If a line in the entries below holds the string "Para", copy it.

** Opening Given records block **

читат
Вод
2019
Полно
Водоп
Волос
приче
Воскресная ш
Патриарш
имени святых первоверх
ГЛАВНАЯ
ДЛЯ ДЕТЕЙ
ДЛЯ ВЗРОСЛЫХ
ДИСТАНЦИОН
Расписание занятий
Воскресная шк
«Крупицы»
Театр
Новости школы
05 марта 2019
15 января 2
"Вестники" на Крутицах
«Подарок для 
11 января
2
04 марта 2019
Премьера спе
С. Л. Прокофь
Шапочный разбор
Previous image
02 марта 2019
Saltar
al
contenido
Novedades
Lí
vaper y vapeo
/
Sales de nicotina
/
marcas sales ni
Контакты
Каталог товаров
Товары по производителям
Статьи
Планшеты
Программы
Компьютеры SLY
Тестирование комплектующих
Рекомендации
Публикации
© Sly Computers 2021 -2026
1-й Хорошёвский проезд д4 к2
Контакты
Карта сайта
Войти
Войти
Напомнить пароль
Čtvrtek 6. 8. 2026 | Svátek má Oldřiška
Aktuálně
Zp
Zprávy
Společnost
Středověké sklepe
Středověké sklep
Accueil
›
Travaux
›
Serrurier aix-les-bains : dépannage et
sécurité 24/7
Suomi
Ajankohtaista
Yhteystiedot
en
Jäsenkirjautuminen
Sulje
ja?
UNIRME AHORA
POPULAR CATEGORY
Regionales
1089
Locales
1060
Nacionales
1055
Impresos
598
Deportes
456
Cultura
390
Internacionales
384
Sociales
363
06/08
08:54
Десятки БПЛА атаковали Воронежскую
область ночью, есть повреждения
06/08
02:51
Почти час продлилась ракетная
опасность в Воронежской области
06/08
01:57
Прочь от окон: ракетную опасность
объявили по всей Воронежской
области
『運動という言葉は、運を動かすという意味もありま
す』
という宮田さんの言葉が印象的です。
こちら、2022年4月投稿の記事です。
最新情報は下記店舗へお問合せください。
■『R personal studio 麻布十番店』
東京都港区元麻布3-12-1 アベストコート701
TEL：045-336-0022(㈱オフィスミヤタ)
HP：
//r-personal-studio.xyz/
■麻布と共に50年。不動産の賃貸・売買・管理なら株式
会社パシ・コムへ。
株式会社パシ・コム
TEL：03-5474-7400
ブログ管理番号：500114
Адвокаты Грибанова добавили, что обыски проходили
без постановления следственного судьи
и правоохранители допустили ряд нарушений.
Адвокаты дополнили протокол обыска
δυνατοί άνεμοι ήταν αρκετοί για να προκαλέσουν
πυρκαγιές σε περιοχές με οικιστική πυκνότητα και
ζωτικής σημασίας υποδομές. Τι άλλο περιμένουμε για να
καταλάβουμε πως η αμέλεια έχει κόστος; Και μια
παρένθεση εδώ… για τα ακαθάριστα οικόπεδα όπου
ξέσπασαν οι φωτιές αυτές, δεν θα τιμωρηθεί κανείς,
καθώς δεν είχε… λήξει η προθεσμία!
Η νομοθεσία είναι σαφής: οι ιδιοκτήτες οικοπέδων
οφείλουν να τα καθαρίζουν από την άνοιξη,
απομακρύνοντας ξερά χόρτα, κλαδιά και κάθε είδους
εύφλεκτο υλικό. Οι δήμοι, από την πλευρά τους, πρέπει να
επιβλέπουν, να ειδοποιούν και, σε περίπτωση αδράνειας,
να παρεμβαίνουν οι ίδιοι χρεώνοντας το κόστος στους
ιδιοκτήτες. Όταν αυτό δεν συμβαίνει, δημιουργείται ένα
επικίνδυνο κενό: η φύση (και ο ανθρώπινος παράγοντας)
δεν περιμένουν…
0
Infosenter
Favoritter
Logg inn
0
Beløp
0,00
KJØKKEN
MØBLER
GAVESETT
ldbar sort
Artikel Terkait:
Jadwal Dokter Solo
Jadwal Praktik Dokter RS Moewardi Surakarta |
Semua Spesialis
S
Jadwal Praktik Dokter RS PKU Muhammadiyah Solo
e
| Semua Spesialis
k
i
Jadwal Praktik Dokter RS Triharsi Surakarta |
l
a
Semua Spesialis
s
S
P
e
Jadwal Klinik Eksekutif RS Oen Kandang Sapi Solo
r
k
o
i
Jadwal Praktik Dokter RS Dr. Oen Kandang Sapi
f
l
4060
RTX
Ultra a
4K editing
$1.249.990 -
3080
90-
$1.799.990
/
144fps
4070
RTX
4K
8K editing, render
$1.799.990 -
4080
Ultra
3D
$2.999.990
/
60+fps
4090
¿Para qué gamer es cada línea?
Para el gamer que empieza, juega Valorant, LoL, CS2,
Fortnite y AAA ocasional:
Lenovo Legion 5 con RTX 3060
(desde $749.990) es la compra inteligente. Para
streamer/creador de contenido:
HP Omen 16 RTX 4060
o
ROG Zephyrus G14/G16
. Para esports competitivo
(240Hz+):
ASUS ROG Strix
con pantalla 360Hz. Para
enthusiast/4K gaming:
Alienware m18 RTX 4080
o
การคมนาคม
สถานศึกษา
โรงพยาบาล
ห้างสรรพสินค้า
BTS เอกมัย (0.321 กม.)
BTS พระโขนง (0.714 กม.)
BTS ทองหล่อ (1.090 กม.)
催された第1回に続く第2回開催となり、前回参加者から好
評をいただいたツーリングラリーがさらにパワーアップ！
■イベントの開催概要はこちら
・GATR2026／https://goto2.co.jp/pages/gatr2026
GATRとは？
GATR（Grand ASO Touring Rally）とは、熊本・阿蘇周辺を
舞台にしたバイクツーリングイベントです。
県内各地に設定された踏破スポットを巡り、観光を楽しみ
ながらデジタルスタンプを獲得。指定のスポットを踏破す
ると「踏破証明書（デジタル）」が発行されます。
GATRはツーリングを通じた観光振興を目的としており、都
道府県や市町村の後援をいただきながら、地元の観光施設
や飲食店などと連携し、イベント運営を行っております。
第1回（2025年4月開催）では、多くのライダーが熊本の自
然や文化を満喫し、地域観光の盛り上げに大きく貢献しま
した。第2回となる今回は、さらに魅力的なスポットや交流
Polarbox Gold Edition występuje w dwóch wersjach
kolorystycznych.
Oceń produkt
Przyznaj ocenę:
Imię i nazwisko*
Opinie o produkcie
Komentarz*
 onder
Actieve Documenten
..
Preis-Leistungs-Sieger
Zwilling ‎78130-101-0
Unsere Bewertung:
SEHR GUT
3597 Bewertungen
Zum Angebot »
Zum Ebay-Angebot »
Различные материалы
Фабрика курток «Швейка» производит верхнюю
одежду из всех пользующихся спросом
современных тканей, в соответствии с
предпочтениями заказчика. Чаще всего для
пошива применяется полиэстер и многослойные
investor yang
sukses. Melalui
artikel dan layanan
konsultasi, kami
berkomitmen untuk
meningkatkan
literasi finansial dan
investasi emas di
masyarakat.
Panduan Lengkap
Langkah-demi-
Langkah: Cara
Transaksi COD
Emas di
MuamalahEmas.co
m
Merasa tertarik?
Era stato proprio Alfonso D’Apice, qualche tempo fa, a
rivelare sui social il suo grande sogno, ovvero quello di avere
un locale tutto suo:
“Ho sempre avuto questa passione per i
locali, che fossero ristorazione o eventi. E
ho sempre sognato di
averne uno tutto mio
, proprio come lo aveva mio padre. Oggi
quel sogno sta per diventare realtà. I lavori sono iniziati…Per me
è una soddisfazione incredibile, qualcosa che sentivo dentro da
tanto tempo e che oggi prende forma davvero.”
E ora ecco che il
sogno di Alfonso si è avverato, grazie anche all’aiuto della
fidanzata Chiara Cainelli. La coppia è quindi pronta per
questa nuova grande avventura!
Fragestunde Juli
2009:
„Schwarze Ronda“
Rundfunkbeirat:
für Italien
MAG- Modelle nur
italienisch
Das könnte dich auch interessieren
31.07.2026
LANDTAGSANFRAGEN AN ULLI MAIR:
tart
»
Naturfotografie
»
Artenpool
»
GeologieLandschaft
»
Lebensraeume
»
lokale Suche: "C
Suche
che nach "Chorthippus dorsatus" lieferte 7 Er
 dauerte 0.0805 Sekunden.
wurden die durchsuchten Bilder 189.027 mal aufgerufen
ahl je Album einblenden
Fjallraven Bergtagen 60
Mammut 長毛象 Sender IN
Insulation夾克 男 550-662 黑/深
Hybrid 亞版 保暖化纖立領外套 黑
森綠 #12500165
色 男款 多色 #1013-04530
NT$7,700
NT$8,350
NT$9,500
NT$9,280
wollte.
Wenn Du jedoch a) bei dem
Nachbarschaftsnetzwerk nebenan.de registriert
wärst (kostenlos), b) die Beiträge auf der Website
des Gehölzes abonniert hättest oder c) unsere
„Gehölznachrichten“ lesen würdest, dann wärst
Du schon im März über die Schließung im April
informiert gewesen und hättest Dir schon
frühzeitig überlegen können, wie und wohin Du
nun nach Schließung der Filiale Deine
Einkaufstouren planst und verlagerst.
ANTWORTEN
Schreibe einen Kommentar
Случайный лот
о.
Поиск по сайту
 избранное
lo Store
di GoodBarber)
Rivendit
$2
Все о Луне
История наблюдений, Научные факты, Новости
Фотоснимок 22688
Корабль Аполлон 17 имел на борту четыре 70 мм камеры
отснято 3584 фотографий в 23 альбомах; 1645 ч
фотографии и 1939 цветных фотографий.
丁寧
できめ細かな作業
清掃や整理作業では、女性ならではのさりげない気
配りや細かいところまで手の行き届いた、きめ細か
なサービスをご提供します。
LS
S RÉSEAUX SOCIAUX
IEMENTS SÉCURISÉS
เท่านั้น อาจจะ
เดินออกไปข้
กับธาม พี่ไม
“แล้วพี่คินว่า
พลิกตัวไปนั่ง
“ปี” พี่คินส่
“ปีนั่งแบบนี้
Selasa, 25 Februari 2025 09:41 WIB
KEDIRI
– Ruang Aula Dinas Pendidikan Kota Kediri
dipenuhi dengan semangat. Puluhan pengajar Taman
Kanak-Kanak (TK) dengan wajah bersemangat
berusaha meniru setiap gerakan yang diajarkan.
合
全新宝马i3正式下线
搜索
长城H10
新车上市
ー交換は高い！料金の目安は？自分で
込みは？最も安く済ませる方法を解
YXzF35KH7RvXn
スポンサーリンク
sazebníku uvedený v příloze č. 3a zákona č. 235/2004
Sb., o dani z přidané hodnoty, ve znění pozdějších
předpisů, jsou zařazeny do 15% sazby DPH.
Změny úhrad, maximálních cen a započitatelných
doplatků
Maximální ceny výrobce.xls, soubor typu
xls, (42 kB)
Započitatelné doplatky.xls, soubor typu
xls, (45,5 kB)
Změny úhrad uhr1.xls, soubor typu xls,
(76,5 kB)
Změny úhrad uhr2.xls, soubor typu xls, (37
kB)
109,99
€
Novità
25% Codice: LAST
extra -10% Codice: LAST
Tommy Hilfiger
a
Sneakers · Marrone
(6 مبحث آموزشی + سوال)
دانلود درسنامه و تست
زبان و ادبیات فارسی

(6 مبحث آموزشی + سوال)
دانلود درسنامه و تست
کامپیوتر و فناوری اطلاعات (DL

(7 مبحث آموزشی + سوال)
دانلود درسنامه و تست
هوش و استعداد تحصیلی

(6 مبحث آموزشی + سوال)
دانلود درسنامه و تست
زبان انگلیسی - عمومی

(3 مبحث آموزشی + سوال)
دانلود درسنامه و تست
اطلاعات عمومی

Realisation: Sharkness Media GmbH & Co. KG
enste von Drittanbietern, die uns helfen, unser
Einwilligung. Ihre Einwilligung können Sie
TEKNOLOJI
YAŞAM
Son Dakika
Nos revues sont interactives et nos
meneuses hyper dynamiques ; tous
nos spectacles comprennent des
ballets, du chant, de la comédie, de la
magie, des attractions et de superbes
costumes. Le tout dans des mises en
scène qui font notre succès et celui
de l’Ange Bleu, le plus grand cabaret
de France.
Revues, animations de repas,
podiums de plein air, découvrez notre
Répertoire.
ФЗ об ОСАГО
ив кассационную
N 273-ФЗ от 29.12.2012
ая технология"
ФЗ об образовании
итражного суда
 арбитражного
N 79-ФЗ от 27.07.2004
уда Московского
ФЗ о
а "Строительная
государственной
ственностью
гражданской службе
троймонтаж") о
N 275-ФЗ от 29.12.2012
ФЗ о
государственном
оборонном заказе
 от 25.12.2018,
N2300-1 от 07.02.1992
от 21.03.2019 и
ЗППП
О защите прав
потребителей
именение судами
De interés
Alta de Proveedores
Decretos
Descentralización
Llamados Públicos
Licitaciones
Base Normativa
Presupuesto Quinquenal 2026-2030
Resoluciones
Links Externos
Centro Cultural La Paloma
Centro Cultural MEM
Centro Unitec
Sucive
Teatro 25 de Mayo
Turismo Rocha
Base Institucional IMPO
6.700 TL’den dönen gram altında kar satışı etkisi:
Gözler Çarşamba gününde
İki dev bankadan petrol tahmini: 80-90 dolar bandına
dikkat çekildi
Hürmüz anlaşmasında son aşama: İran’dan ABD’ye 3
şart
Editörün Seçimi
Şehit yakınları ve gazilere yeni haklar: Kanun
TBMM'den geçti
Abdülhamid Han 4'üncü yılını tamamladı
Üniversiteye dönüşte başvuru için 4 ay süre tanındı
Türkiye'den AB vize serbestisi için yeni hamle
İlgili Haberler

** Closing Given records block **

▶ _Worked solution_
¿Para qué gamer es cada línea?
Para el gamer que empieza, juega Valorant, LoL, CS2,
(desde $749.990) es la compra inteligente. Para
. Para esports competitivo
con pantalla 360Hz. Para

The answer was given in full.